Books Do Furnish a Room - Anthony Powell [39]
‘Was that the game Hamlet was playing when he said:
The undiscovered country from whose bourn
No fellow-traveller returns, puzzles the will?’
‘There was something fishy about Hamlet’s politics, I agree,’ said Bagshaw. ‘But the only fellow-travellers we can be certain about were Rosencrantz and Guildenstern.’
Meanwhile I worked away at Burton, and various other jobs. The three months spent in the country after demobilization had endorsed the severance with old army associates, the foreign military attachés with whom I had been employed ‘in liaison’. One returned to a different world. Once in a way the commemorative gesture might be made by one or other of them of inviting a former colleague, now relegated to civilian life; once in a way an unrevised list of names might bring one incongruously to the surface again. On the whole, attendance at such gatherings became very infrequent.
When we were asked to drinks by Colonel and Madame Flores, the invitation derived from neither of these two sources. It was sent simply because the hostess wanted to take another look at a former lover who dated back to days long before she had become the wife of a Latin American army officer; or – the latter far more probable, when one came to think of it – was curious, as ladies who have had an inclination for a man so often are, regarding the appearance and demeanour of his wife; with whom, as it happened, the necessity had never arisen to emphasize that particular conjunction of the past.
The Flores’s drawing-room presented a contrast with the generally austere appearance almost prescriptive to apartments given over to official entertaining; not least on account of the profusion of flowers set about, appropriate to the host’s surname, but at that period formidably expensive. This rare display, together with the abundance and variety of drinks on offer – as Mona had remarked, still hard to obtain – suggested that Colonel Flores was fairly rich himself, or his Government determined to make a splash. It struck me all at once, confronted with this luxuriance, that, although never behaving as if that were so, money was after all what Jean really liked. In fact Duport, even apart from his other failings, had not really been rich enough. It looked as if that problem were now resolved, Jean married to a rich man.
Almost every country which had not been at war with us was represented among the guests round about, ‘Allies’ and ‘Neutrals’ alike. The ‘Iron Curtain’ states (a new phrase), from time to time irascible about hospitality offered or accepted, had on this occasion turned up in force. Looking round the room, one noted an increase in darker skins. Aiguillettes were more abundant, their gold lace thicker. Here was gathered together again an order of men with whom I should always feel an odd sense of fellowship, though now, among this crowd of uniformed figures, chattering, laughing, downing their drinks, not one of their forerunners remained with whom I had formerly transacted military business. Only two or three of those present were even familiar by sight.

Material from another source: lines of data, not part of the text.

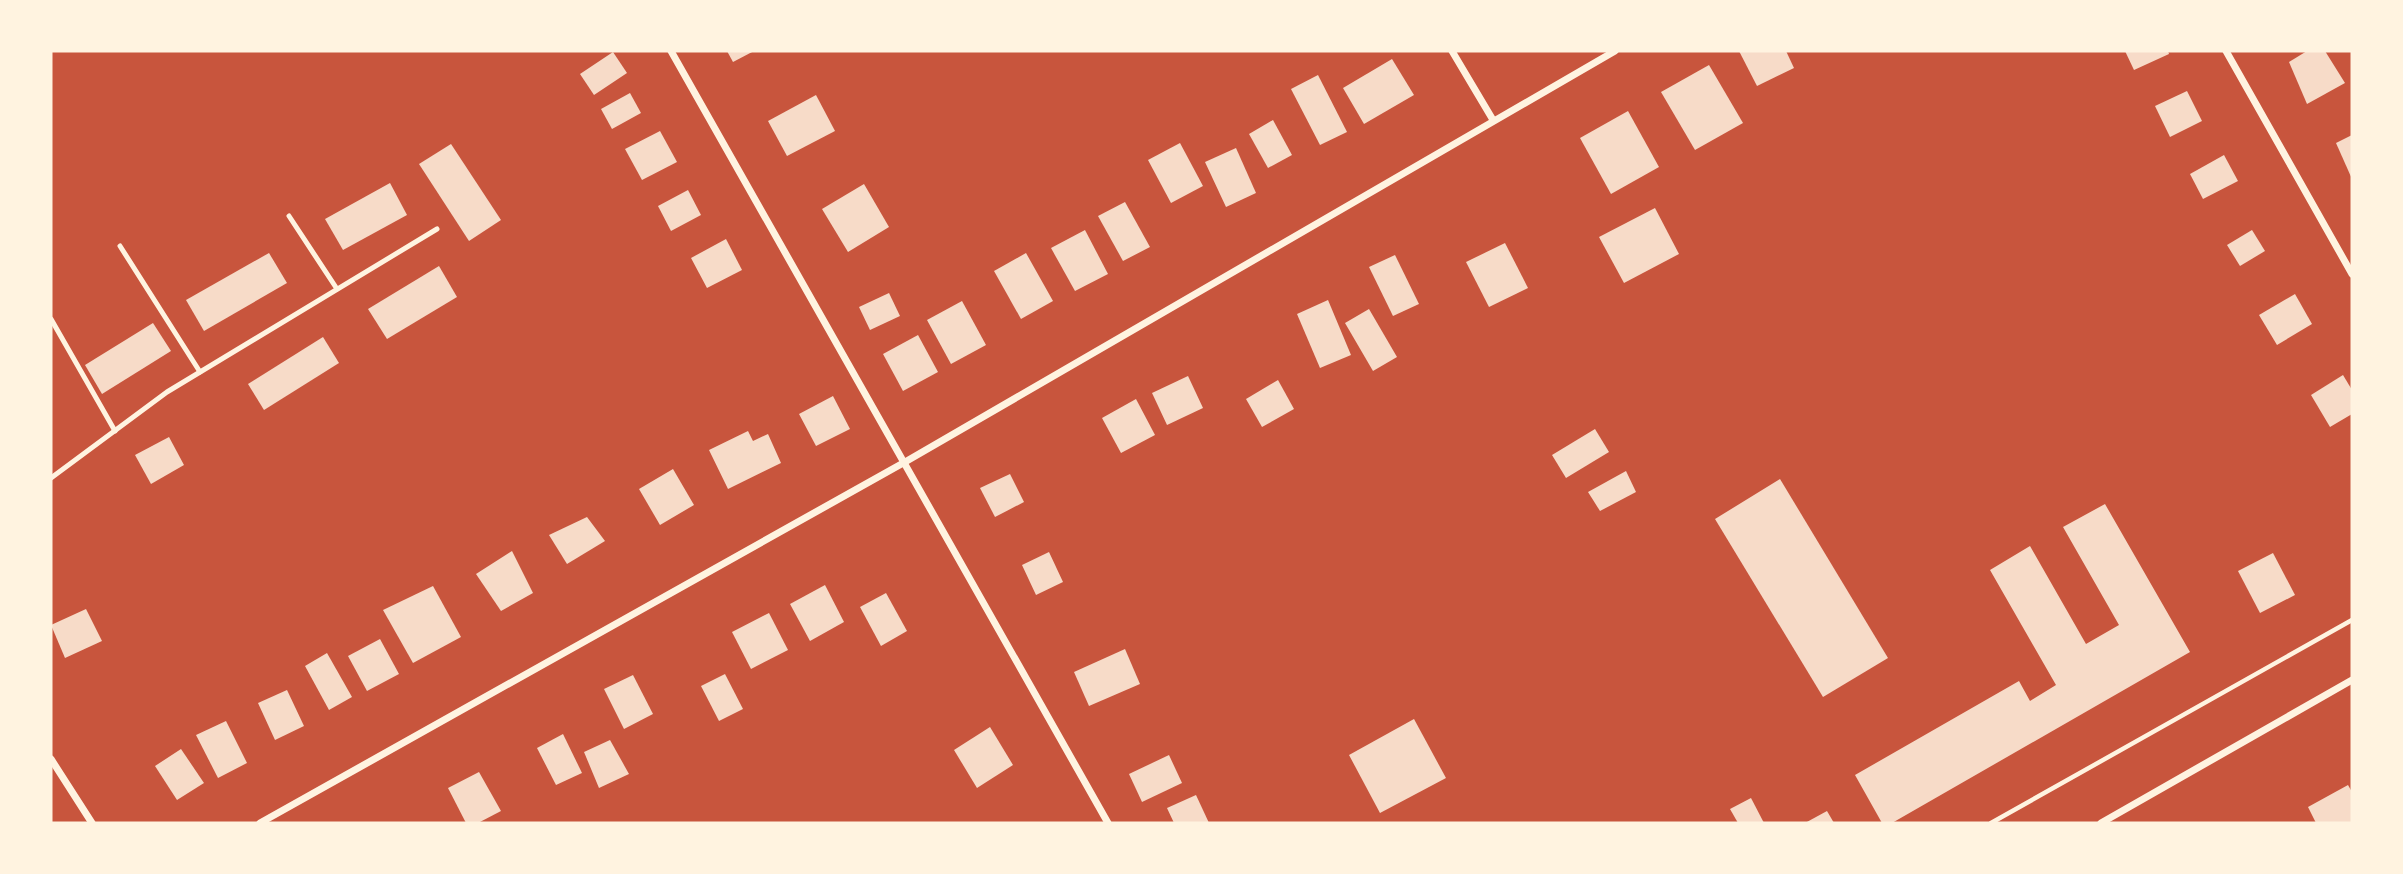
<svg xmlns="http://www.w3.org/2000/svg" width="2403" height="874" font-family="'Source Sans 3',sans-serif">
	<rect width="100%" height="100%" fill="#c8553d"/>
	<g fill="#f7dbc8">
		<path d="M727 51H754L733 62Z"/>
		<path d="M1739 51H1786L1794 68 1757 86Z"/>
		<path d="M2125 51H2168L2169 54 2134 70Z"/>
		<path d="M2307 51H2325L2345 83 2307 104 2289 62Z"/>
		<path d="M613 52 627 73 594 95 580 74Z"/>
		<path d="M1392 59 1414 95 1364 124 1343 88Z"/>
		<path d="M1709 65 1743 123 1695 150 1661 92Z"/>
		<path d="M1318 75 1347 132 1320 145 1291 89Z"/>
		<path d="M2187 91 2202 121 2170 137 2155 106Z"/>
		<path d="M630 93 641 113 612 129 601 109Z"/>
		<path d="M816 95 835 131 787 156 768 121Z"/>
		<path d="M1628 111 1659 167 1611 194 1580 138Z"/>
		<path d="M1273 120 1292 155 1268 168 1249 134Z"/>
		<path d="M660 131 677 162 642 180 625 149Z"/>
		<path d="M2352 135V179L2336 143Z"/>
		<path d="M1180 143 1203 186 1171 203 1148 160Z"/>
		<path d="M451 144 501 220 469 241 419 164Z"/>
		<path d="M1236 148 1256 193 1226 207 1205 162Z"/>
		<path d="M2224 155 2238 181 2203 199 2190 174Z"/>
		<path d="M390 183 407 215 343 250 325 219Z"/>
		<path d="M864 184 889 227 848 252 822 209Z"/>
		<path d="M688 190 701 215 671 231 658 206Z"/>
		<path d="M1125 202 1150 247 1123 261 1098 216Z"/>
		<path d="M1655 208 1679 254 1624 283 1599 237Z"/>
		<path d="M1085 230 1108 274 1075 291 1051 248Z"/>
		<path d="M2252 230 2265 251 2240 266 2227 245Z"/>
		<path d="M726 239 742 270 707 288 691 258Z"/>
		<path d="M1505 243 1528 288 1489 307 1466 262Z"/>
		<path d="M269 253 287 283 204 331 186 300Z"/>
		<path d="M1026 253 1053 301 1021 319 994 271Z"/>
		<path d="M1395 255 1419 304 1393 316 1369 267Z"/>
		<path d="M439 266 457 297 387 339 368 309Z"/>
		<path d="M889 293 900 316 870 330 859 307Z"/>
		<path d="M2295 294 2312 324 2277 345 2259 315Z"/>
		<path d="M1328 300 1351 355 1320 368 1297 314Z"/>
		<path d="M962 301 986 345 951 364 927 320Z"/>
		<path d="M1369 309 1397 357 1373 371 1345 323Z"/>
		<path d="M153 323 171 351 102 394 85 365Z"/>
		<path d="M918 335 938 372 903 391 883 354Z"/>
		<path d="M323 337 339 363 264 410 248 384Z"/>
		<path d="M2343 375 2352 390V414L2330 427 2311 395Z"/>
		<path d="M1188 376 1203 408 1167 425 1152 393Z"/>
		<path d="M1278 380 1294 409 1262 427 1246 399Z"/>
		<path d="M833 396 850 429 816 446 799 414Z"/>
		<path d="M1136 399 1155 435 1121 453 1102 418Z"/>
		<path d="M1595 429 1609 452 1566 478 1552 455Z"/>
		<path d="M748 431 753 441 768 434 781 463 728 489 709 450Z"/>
		<path d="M169 437 184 465 151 484 135 455Z"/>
		<path d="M673 469 694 505 660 525 639 489Z"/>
		<path d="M1626 471 1636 492 1600 511 1588 492Z"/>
		<path d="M1010 474 1024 502 995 517 980 488Z"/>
		<path d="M1780 479 1888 658 1823 697 1715 519Z"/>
		<path d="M2105 504 2190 652 1892 823H1882L1855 775 2019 681 2030 701 2056 685 1990 570 2030 546 2086 644 2119 625 2063 527Z"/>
		<path d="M587 517 605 541 567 564 549 535Z"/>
		<path d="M512 551 533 593 501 611 476 574Z"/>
		<path d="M1049 552 1063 582 1036 595 1022 565Z"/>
		<path d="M2273 553 2295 595 2260 613 2238 571Z"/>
		<path d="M825 585 844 622 810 641 790 604Z"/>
		<path d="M433 586 461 637 413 663 383 610Z"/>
		<path d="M886 593 907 631 881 646 860 607Z"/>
		<path d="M86 609 102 641 65 658 51 625Z"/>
		<path d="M769 613 788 650 751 669 732 632Z"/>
		<path d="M380 639 399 674 367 691 348 656Z"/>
		<path d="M1125 649 1140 684 1089 706 1074 672Z"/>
		<path d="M327 653 352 697 329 710 305 666Z"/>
		<path d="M725 674 743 709 719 721 701 686Z"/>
		<path d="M633 675 653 714 624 729 604 689Z"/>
		<path d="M287 690 304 726 275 740 258 703Z"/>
		<path d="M1414 719 1446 778 1380 813 1349 755Z"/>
		<path d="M226 721 247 763 218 778 196 735Z"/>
		<path d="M990 727 1013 765 977 788 954 750Z"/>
		<path d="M563 734 582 773 556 785 537 748Z"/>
		<path d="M610 740 629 774 599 788 584 752Z"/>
		<path d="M181 749 204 783 177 800 155 766Z"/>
		<path d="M1169 755 1182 783 1142 802 1129 774Z"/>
		<path d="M479 772 501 811 478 823H466L448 788Z"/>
		<path d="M2348 785 2352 792V823H2316L2308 807Z"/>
		<path d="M1196 795 1209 823H1174L1167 808Z"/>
		<path d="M1751 798 1764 823H1738L1730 809Z"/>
		<path d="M1827 811 1834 823H1805Z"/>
	</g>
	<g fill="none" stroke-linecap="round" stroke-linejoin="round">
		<path stroke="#fff3e0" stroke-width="4.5" d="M1991 823 2352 620"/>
		<g stroke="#fff3e0" stroke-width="5">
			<path d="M289 216 337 289"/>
			<path d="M120 246 200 372"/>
			<path d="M51 319 115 431"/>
			<path d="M51 478 167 392 437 229"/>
		</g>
		<g stroke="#fff3e0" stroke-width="7">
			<path d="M671 51 1108 823"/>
			<path d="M1452 51 1493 120"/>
			<path d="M2226 51 2352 274"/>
			<path d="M51 759 92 823"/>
			<path d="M260 823 905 462 1615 51"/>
			<path d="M2101 823 2352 680"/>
		</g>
	</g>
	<rect width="2403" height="874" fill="none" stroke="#fff3e0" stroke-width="105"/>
</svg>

Jean, rather superb in what was called ‘The New Look’ (another recent phrase), was dressed in a manner to which hardly any woman in this country, unless she possessed unusually powerful tentacles, could at that time aspire. She greeted us at the door. That she had become so fashionable had to be attributed, one supposed, to her husband. In the old days much of her charm – so it had seemed – had been to look like a well-turned-out schoolgirl, rather than an enchantress on the cover of a fashion magazine. The slight, inexpressibly slight, foreign intonation she had now acquired, or affected, went well with the splendours of haute couture.